Soto et al. [25]. analyzed the impact of a picture archiving and communication systems (PACS)-based software package on the requests for 3D reconstructions of multidetector CT (MDCT) datasets in the emergency radiology department of a level 1 trauma center. In the polytrauma patient, implementation of the program increased utilization of 3D reconstructions of MDCT datasets [25]. Multiple image display techniques are available to the radiologist at standard workstations. They are multiplanar reformation (MPR), oblique MPR, curved MPR, MIP, shaded-surface display, and direct volume rendering. Each of these techniques has its advantages and disadvantages for the visualization of the coronary artery tree. Several additions to the basic techniques have been developed to overcome some of their shortcomings. Different clinical examinations, such as stent evaluation, stenosis evaluation, and bypass evaluation, require different visualization techniques. The choice of preferred technique for each clinical study depends on the advantages and disadvantages of the various techniques as described in the literature [16, 20, 2628]. In general, for optimal acceptance a computer assisted analysis should enable, flexibility with tolerance for non optimal image quality, automatic parameter estimation pre choosing the most accurate display forms, high sensitivity in detection of pathologic findings and a reasonable processing time.

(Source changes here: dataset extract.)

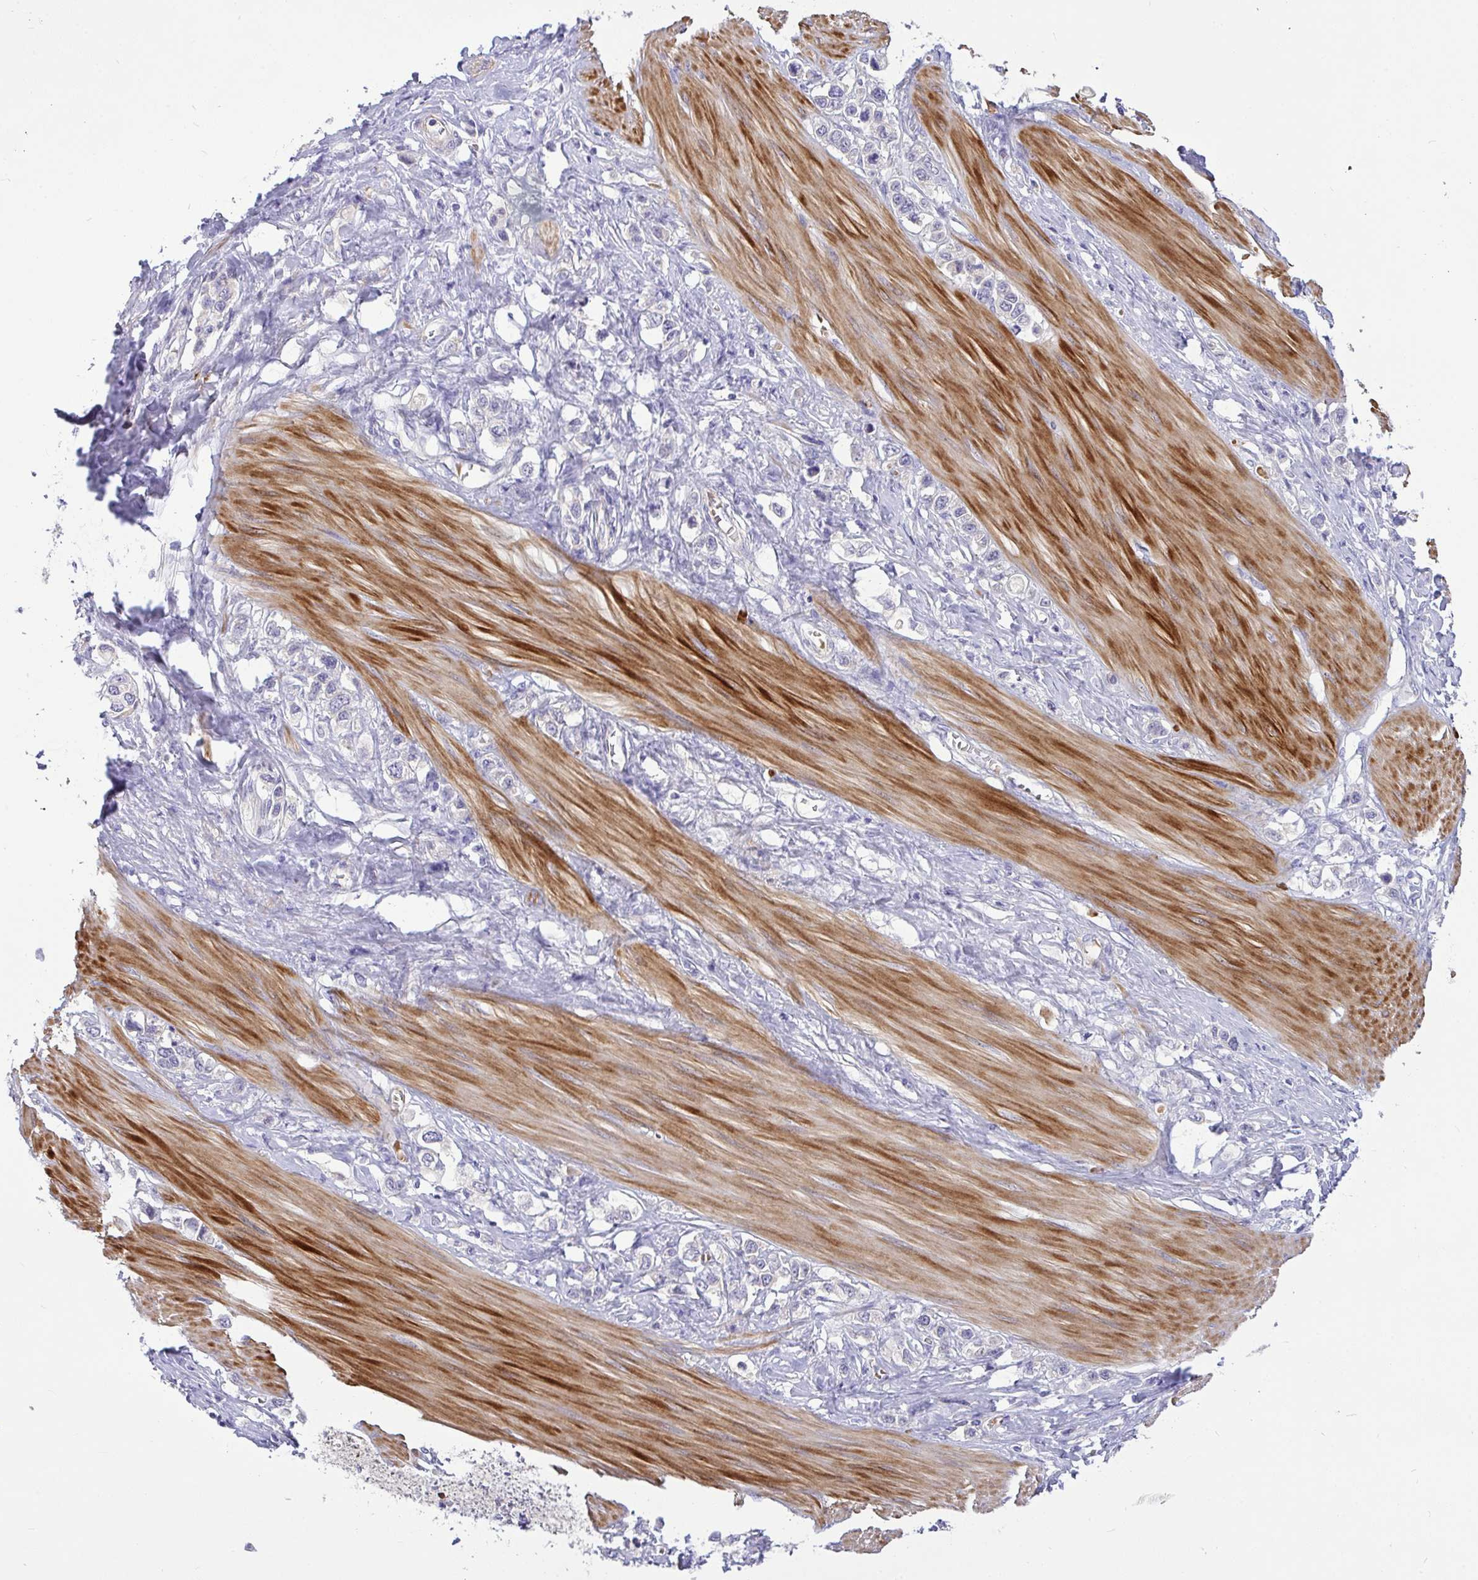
{"staining": {"intensity": "negative", "quantity": "none", "location": "none"}, "tissue": "stomach cancer", "cell_type": "Tumor cells", "image_type": "cancer", "snomed": [{"axis": "morphology", "description": "Adenocarcinoma, NOS"}, {"axis": "topography", "description": "Stomach"}], "caption": "DAB immunohistochemical staining of human stomach cancer exhibits no significant expression in tumor cells.", "gene": "MOCS1", "patient": {"sex": "female", "age": 65}}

This may provide an enhanced accuracy of the CAT system without increase in the overall diagnosis time [29, 30]. Because of the large number of possible settings and projection angles, it is important for users to interactively manipulate the images and review the whole vessel volume rather than just looking at static reformatted images [28]. Misinterpretations such as false positive vascular stenoses may be reduced by means of accurate and appropriate use of software features. This requires training of users both with regard to the capabilities of the software and the background of the different techniques and their possible pitfalls [28]. Postprocessing techniques have different advantages and disadvantages when used in clinical practice, and it is important that radiologists understand when and how each technique should be used [24].

As we have a relative small study population small but maybe significant differences between the manual and automated approach might have not been apparent. Further studies with larger patient collectives are needed. But with the ever increasing amount of data created by each scan time effective and reliable software tools facilitating data analysis are of significant importance in all day practice.

In conclusion the manual approach using the 3D option is appropriate for a first, fast overview over the scan data. Currently this is the most time effective way to a rough coronary status estimate of the patient with an idea of the disease burden. Especially for problem solving the specialized CAT is a helpful tool to yield an accurate and reliable status of coronary artery disease for the patient. At this point in time the automated approach is still more time consuming, and as such is not recommendable as a first line approach. But with the rapid software and computer development segmentations times may soon be reduced significantly making computer assisted analysis a valuable alternative to the manual approach.